Exercise details: Which lines in the items below contain the string "faqThree", matching case? Show each of those lines in full.

Data for analysis:

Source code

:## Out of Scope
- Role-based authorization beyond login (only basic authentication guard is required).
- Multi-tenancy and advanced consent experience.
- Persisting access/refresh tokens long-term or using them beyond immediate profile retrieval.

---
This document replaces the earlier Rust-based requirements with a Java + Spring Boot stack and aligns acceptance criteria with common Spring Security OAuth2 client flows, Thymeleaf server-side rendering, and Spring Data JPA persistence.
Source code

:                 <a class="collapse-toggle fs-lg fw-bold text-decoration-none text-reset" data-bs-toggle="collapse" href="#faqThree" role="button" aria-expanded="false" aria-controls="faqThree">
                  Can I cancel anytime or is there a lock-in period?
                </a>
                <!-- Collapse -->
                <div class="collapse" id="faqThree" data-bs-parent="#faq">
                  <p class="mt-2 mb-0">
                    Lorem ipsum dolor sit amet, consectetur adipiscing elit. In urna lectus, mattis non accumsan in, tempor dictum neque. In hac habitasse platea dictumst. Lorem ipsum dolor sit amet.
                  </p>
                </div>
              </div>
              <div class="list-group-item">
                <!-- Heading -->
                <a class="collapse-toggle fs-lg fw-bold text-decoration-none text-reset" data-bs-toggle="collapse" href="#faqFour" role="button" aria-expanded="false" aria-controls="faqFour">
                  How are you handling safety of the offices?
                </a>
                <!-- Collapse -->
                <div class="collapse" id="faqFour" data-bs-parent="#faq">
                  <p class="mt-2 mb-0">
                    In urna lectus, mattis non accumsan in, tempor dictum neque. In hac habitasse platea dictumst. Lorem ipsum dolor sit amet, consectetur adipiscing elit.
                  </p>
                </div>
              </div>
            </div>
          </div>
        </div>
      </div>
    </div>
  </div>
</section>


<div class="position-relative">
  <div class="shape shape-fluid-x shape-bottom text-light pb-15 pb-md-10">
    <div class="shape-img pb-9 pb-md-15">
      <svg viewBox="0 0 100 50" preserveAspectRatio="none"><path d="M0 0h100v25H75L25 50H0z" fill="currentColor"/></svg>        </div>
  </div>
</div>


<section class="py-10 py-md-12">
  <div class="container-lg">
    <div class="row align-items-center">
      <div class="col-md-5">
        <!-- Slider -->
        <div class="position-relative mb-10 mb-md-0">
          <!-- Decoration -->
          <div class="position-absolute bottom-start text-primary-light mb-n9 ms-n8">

Response:
:                 <a class="collapse-toggle fs-lg fw-bold text-decoration-none text-reset" data-bs-toggle="collapse" href="#faqThree" role="button" aria-expanded="false" aria-controls="faqThree">
                <div class="collapse" id="faqThree" data-bs-parent="#faq">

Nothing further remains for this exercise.